In caso di adesione ad un Fondo negoziale (previsto dal CCNL di riferimento), inoltre, il lavoratore ha la possibilità di attivare il contributo aggiuntivo da parte dell’azienda, che andrà ad incrementare il suo montante contributivo.

Ovviamente, l’adesione ad un Fondo presuppone la consapevolezza che si tratta di uno strumento finanziario di risparmio di tipo privatistico, seppure regolato dallo Stato (tutti i Fondi sono sottoposti alla vigilanza della COVIP).

È necessario valutare i vari comparti che ciascun Fondo prevede (di solito, i Fondi hanno un comparto più “aggressivo” e più rischioso; uno bilanciato ed uno maggiormente conservativo), scegliendo quello più adatto alla propria propensione al rischio ed all’orizzonte temporale fino al momento del pensionamento.
Inoltre, è bene essere consapevoli della durata dell’investimento, che – per produrre l’effetto sperato di colmare il gap economico tra retribuzione e pensione, mantenendo il precedente livello di qualità della vita quando si smette di lavorare – presuppone una costanza di versamento per molti anni.

Nell’ultimo periodo, anche a seguito delle sollecitazioni e degli ‘allarmi’ in materia, la consapevolezza dell’importanza del risparmio previdenziale sta fortunatamente crescendo, ma il numero di chi si attiva è ancora insoddisfacente. Soprattutto, deve passare il messaggio che queste scelte riguardano anche (soprattutto) i giovani: anticipare l’iscrizione significa poter diluire in maggior tempo il versamento del capitale necessario e usufruire di una fiscalità agevolata, che consente (essa stessa, da sola) notevoli risparmi.

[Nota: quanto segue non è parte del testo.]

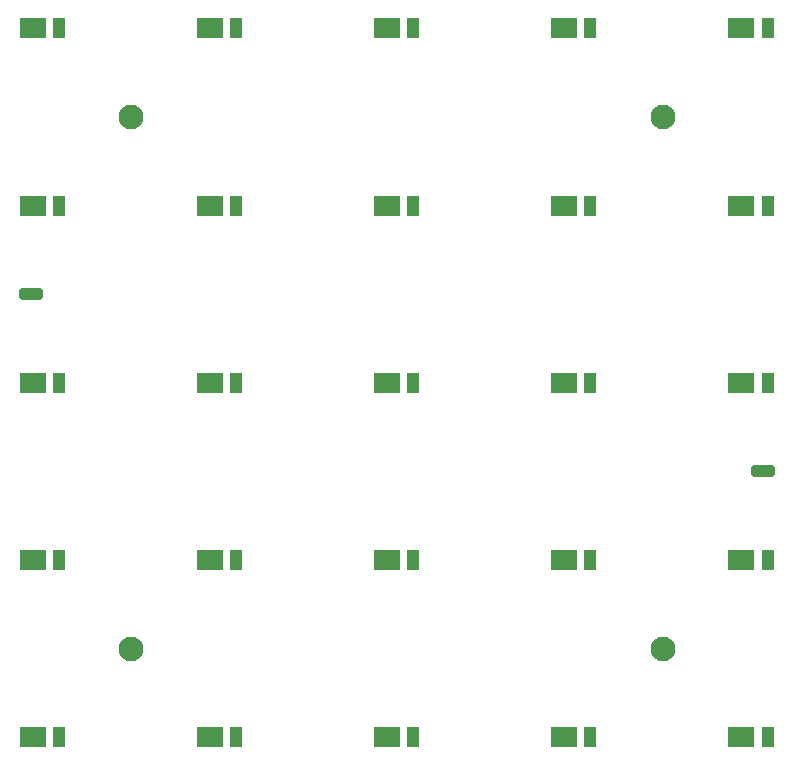
<source format=gts>
G04 #@! TF.GenerationSoftware,KiCad,Pcbnew,7.0.9*
G04 #@! TF.CreationDate,2024-01-01T14:08:29+01:00*
G04 #@! TF.ProjectId,LEDPcb,4c454450-6362-42e6-9b69-6361645f7063,rev?*
G04 #@! TF.SameCoordinates,Original*
G04 #@! TF.FileFunction,Soldermask,Top*
G04 #@! TF.FilePolarity,Negative*
%FSLAX46Y46*%
G04 Gerber Fmt 4.6, Leading zero omitted, Abs format (unit mm)*
G04 Created by KiCad (PCBNEW 7.0.9) date 2024-01-01 14:08:29*
%MOMM*%
%LPD*%
G01*
G04 APERTURE LIST*
G04 Aperture macros list*
%AMRoundRect*
0 Rectangle with rounded corners*
0 $1 Rounding radius*
0 $2 $3 $4 $5 $6 $7 $8 $9 X,Y pos of 4 corners*
0 Add a 4 corners polygon primitive as box body*
4,1,4,$2,$3,$4,$5,$6,$7,$8,$9,$2,$3,0*
0 Add four circle primitives for the rounded corners*
1,1,$1+$1,$2,$3*
1,1,$1+$1,$4,$5*
1,1,$1+$1,$6,$7*
1,1,$1+$1,$8,$9*
0 Add four rect primitives between the rounded corners*
20,1,$1+$1,$2,$3,$4,$5,0*
20,1,$1+$1,$4,$5,$6,$7,0*
20,1,$1+$1,$6,$7,$8,$9,0*
20,1,$1+$1,$8,$9,$2,$3,0*%
G04 Aperture macros list end*
%ADD10R,2.200000X1.800000*%
%ADD11R,1.100000X1.800000*%
%ADD12C,2.100000*%
%ADD13RoundRect,0.250000X-0.750000X-0.250000X0.750000X-0.250000X0.750000X0.250000X-0.750000X0.250000X0*%
G04 APERTURE END LIST*
D10*
X136605000Y-112550000D03*
D11*
X138845000Y-112550000D03*
D12*
X114950000Y-105050000D03*
D10*
X136605000Y-52550000D03*
D11*
X138845000Y-52550000D03*
D12*
X114950000Y-60050000D03*
D10*
X166605000Y-82550000D03*
D11*
X168845000Y-82550000D03*
D10*
X151605000Y-52550000D03*
D11*
X153845000Y-52550000D03*
D10*
X106605000Y-82550000D03*
D11*
X108845000Y-82550000D03*
D10*
X166605000Y-67550000D03*
D11*
X168845000Y-67550000D03*
D10*
X121605000Y-97550000D03*
D11*
X123845000Y-97550000D03*
D10*
X136605000Y-67550000D03*
D11*
X138845000Y-67550000D03*
D10*
X121605000Y-112550000D03*
D11*
X123845000Y-112550000D03*
D12*
X159950000Y-105050000D03*
D13*
X106450000Y-75050000D03*
D10*
X106605000Y-112550000D03*
D11*
X108845000Y-112550000D03*
D10*
X121605000Y-52550000D03*
D11*
X123845000Y-52550000D03*
D12*
X159950000Y-60050000D03*
D10*
X151605000Y-112550000D03*
D11*
X153845000Y-112550000D03*
D10*
X106605000Y-97550000D03*
D11*
X108845000Y-97550000D03*
D10*
X106605000Y-67550000D03*
D11*
X108845000Y-67550000D03*
D10*
X151605000Y-82550000D03*
D11*
X153845000Y-82550000D03*
D10*
X166605000Y-52550000D03*
D11*
X168845000Y-52550000D03*
D10*
X121605000Y-67550000D03*
D11*
X123845000Y-67550000D03*
D10*
X151605000Y-67550000D03*
D11*
X153845000Y-67550000D03*
D10*
X166605000Y-112550000D03*
D11*
X168845000Y-112550000D03*
D10*
X166605000Y-97550000D03*
D11*
X168845000Y-97550000D03*
D13*
X168450000Y-90050000D03*
D10*
X121605000Y-82550000D03*
D11*
X123845000Y-82550000D03*
D10*
X136605000Y-97550000D03*
D11*
X138845000Y-97550000D03*
D10*
X136605000Y-82550000D03*
D11*
X138845000Y-82550000D03*
D10*
X106605000Y-52550000D03*
D11*
X108845000Y-52550000D03*
D10*
X151605000Y-97550000D03*
D11*
X153845000Y-97550000D03*
M02*

</source>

Alla pensione è necessario prepararsi per tempo

Certo, poi tutto si lega: per poter aderire e – soprattutto – contribuire validamente ad un Fondo pensione, servono risorse economiche, stipendi adeguati, capacità di risparmio, garanzie e sicurezza nel futuro. Tutti aspetti su cui politica ed economia sono chiamati a fornire risposte concrete.